▶ [Exercise data]:

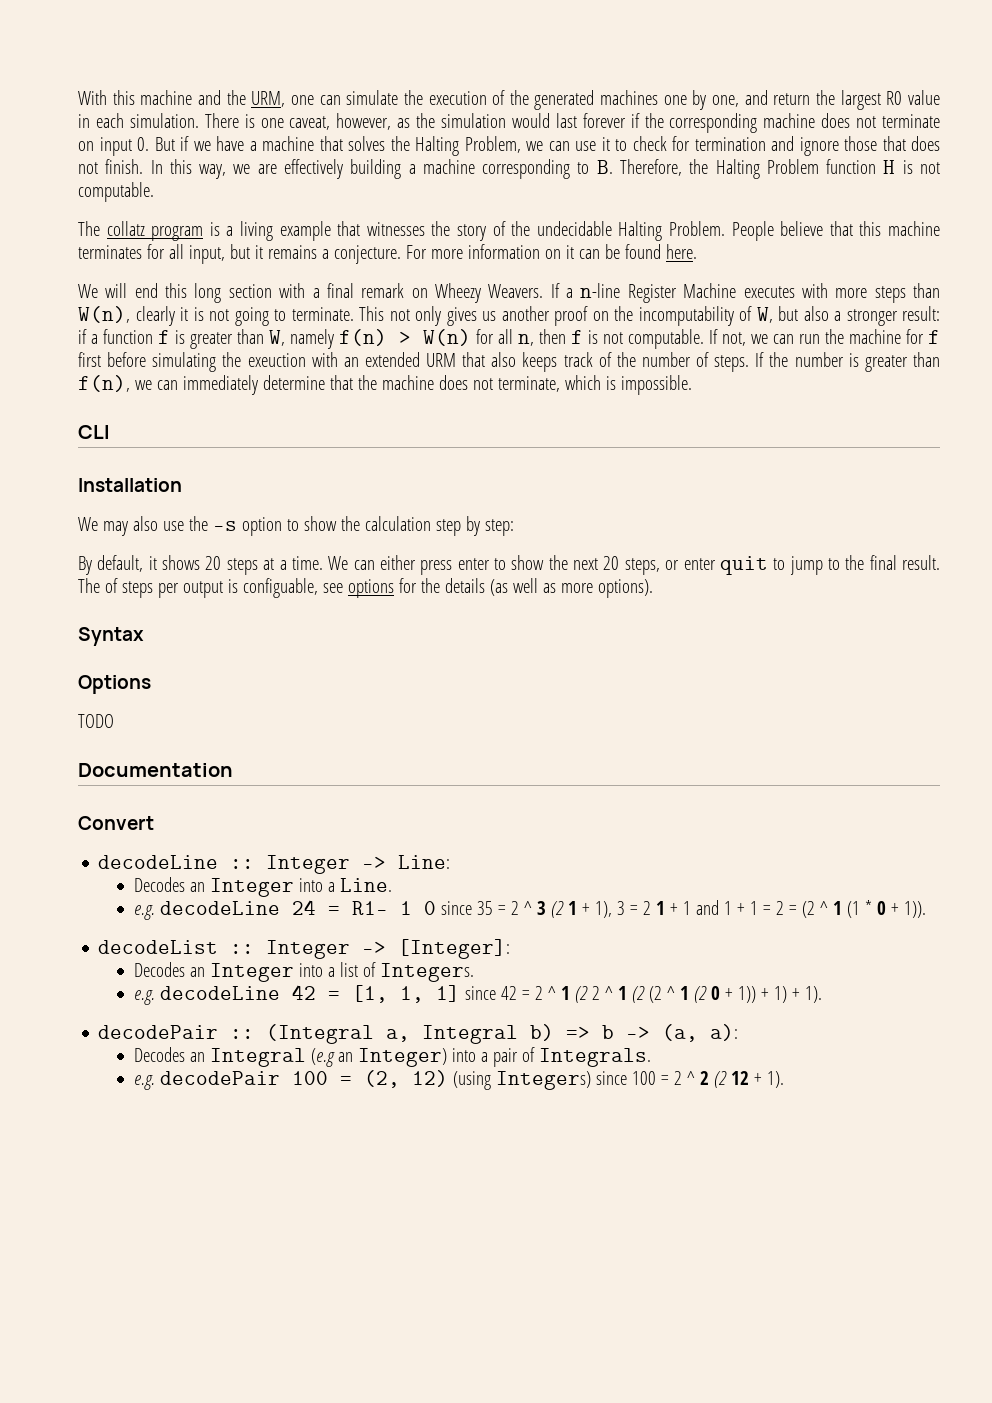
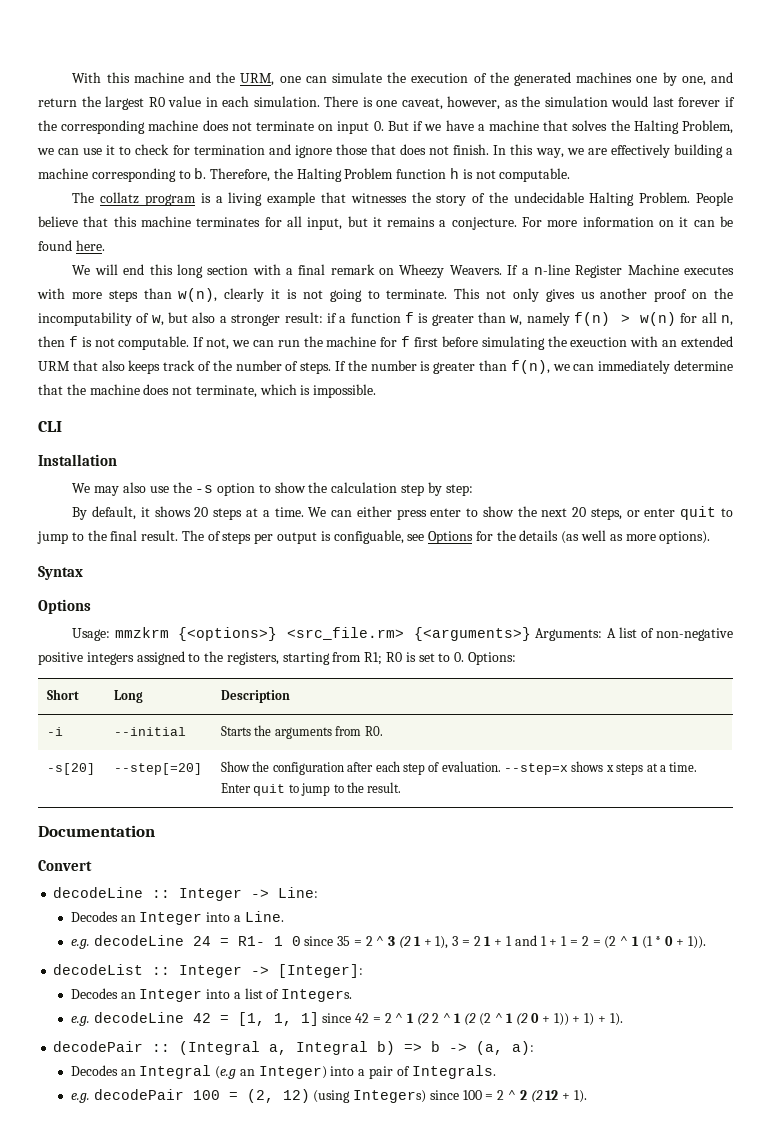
[596,160,613,174] B. -> [194,168,207,179] b.
[883,160,896,174] H -> [450,168,460,179] h
[78,306,130,323] W(n), -> [178,288,218,302] w(n),
[756,307,773,323] W, -> [151,315,164,326] w,
[268,330,285,346] W, -> [510,315,523,326] w,
[423,329,472,346] W(n) -> [639,312,676,326] w(n)
[347,579,394,598] options -> [428,531,474,544] Options
[78,714,114,728] TODO -> [72,627,733,641] [38,651,516,665] [47,689,80,700] [114,690,144,703] [221,690,291,703] [47,727,64,736] [114,727,187,736] [221,725,383,739] [47,763,96,775] [114,763,203,775] [221,761,698,775] [221,782,402,796] Usage: mmzkrm {<options>} <src_file.rm> {<arguments>} Arguments: A list of non-negative positive integers assigned to the registers, starting from R1; R0 is set to 0. Options: // Short | Long | Description // -i | --initial | Starts the arguments from R0. // -s[20] | --step[=20] | Show the configuration after each step of evaluation. --step=x shows x steps at a time. Enter quit to jump to the result.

▶ [Prompt]:
An exact transcription of all the entries is required, without the pictures.

▶ [Answer to this problem]:
[596,160,613,174] B. -> [194,168,207,179] b.
[883,160,896,174] H -> [450,168,460,179] h
[78,306,130,323] W(n), -> [178,288,218,302] w(n),
[756,307,773,323] W, -> [151,315,164,326] w,
[268,330,285,346] W, -> [510,315,523,326] w,
[423,329,472,346] W(n) -> [639,312,676,326] w(n)
[347,579,394,598] options -> [428,531,474,544] Options
[78,714,114,728] TODO -> [72,627,733,641] [38,651,516,665] [47,689,80,700] [114,690,144,703] [221,690,291,703] [47,727,64,736] [114,727,187,736] [221,725,383,739] [47,763,96,775] [114,763,203,775] [221,761,698,775] [221,782,402,796] Usage: mmzkrm {<options>} <src_file.rm> {<arguments>} Arguments: A list of non-negative positive integers assigned to the registers, starting from R1; R0 is set to 0. Options: // Short | Long | Description // -i | --initial | Starts the arguments from R0. // -s[20] | --step[=20] | Show the configuration after each step of evaluation. --step=x shows x steps at a time. Enter quit to jump to the result.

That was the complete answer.